21.01.2018

Comeback-Triumph von Bernjamin Karl

Benjamin Karl hat sein Comeback nach den vor sechs Wochen erlittenen Verletzungen im rechten Sprunggelenk (Bruch des Sprungbeins, zwei Bänderrisse) am Sonntag mit dem Triumph beim Weltcup-Parallelriesentorlauf in Rogla (SLO) gekrönt. Bei den Damen steuerte Sabine Schöffmann als Zweite einen Stockerlplatz für die rot-weiß-roten Raceboarder bei.   
   
Nach einem souveränen Auftaktsieg im 16er-Finale gegen den Russen Dmitry Sarsembaev setzte sich Karl im Viertelfinale gegen den Slowenen Tim Mastnak (0,04 Sekunden) und im Semifinale gegen den Italiener Roland Fischnaller (0,07) jeweils um einen Wimpernschlag durch.

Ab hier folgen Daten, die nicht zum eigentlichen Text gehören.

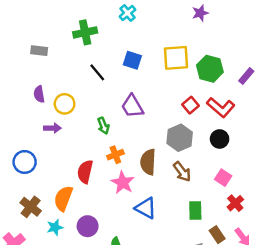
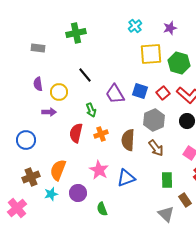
cyan cross: (128, 13) -> (135, 26), moved
purple star: (200, 13) -> (170, 28), moved
blue square: (132, 60) -> (140, 91), moved
black line: (97, 72) -> (85, 75), moved
red semicircle: (85, 172) -> (76, 133), moved
pink star: (123, 183) -> (99, 170), moved
brown cross: (31, 207) -> (31, 177), turned 30
blue triangle: (146, 208) -> (126, 178), turned -48

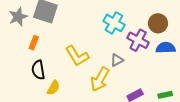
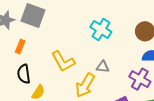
purple cross: (138, 40) -> (140, 79), moved
gray triangle: (117, 60) -> (103, 67), turned 32

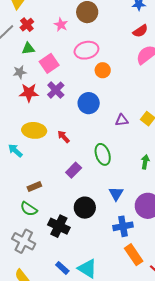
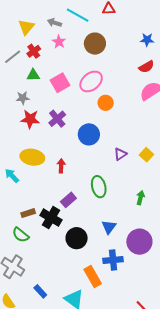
pink star: (61, 25) -> (59, 42), moved
pink ellipse: (86, 50) -> (91, 81), turned -30
pink square: (49, 63) -> (60, 83), moved
purple triangle: (122, 120) -> (120, 154), turned -32
red arrow: (64, 137) -> (61, 166), turned 40
black cross: (59, 226) -> (51, 218), moved
orange rectangle: (134, 255) -> (93, 277), moved
blue rectangle: (62, 268) -> (40, 291), moved

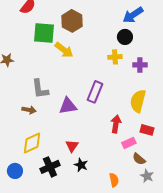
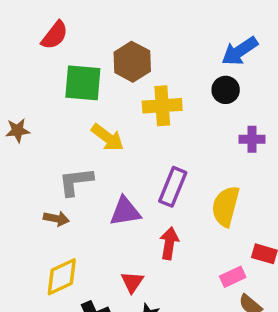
yellow arrow: (64, 50) -> (108, 137), moved
yellow cross: (115, 57) -> (162, 106), moved, size x1.5
gray L-shape: (40, 89) -> (76, 182), turned 90
yellow semicircle: (138, 101) -> (226, 206), moved
red arrow: (116, 124) -> (169, 243), moved

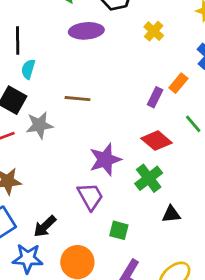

Im großen Finale gab der entfesselt fahrende Niederösterreicher dem Bulgaren Radoslav Yankov um 46 Hundertstelsekunden das Nachsehen. Der vierfache Weltmeister feierte damit seinen 16. Weltcup-Sieg und stellte die Marke seines Team- und Zimmerkollegen Andreas Prommegger ein, der gestern den ersten Bewerb in Rogla gewonnen hatte. Heute wurde der Salzburger nach seinem Aus im Achtelfinale gegen den Südkoreaner Sangho Lee Elfter.   
   
"Ich habe während meiner Verletzungspause sehr viel im mentalen Bereich gearbeitet, um auch vom Kopf her möglichst stark zurückzukommen. Ich kann zum Glück fast schon wieder komplett schmerzfrei fahren, was speziell bei so unruhigen Bedingungen wie hier sehr wertvoll ist. Dass ich in guter Form bin, habe ich an diesem Wochenende gezeigt. Und dass ich mich auf sportlichem Weg für die Olympischen Spiele qualifizieren konnte, taugt mir auch extrem", sagte Karl, der beim gestrigen Rennen bereits Dritter geworden war.   
   
Bei den Damen musste sich die Kärntnerin Sabine Schöffmann im großen Finale der Deutschen Ramona Hofmeister um 0,17 Sekunden geschlagen geben. "Ich bin extrem erleichtert, dass es hier mit dem ersten PGS-Podestplatz in dieser Saison für mich geklappt hat. Ich war heute den ganzen Tag sehr angespannt und bin froh darüber, dass ich trotzdem eine Topleistung abrufen konnte", freute sich Schöffmann, die sich mit Platz zwei für einen Einsatz im olympischen Parallelriesentorlauf in Pyeongchang empfohlen hat. Die vierfache PGS-Saisonsiegerin Ester Ledecka (CZE) verzichtete heute wegen einer Erkältung auf einen Start.    
   
Daniela Ulbing unterlag im Duell um Rang drei der Russin Alena Zavarzina um 0,24 Sekunden und wurde als zweitbeste Österreicherin Vierte. Julia Dujmovits (5.) und Ina Meschik (7.) erreichten jeweils das Viertelfinale. Für die Vortageszweite Claudia Riegler war nach einem Ausrutscher bereits im ersten Qualifikationslauf Endstation. Bei den Herren verpassten Alexander Payer (24.), Sebastian Kislinger (26.), Lukas Mathies (27.) und Johann Stefaner (38.) den Einzug in das 16er-Finale.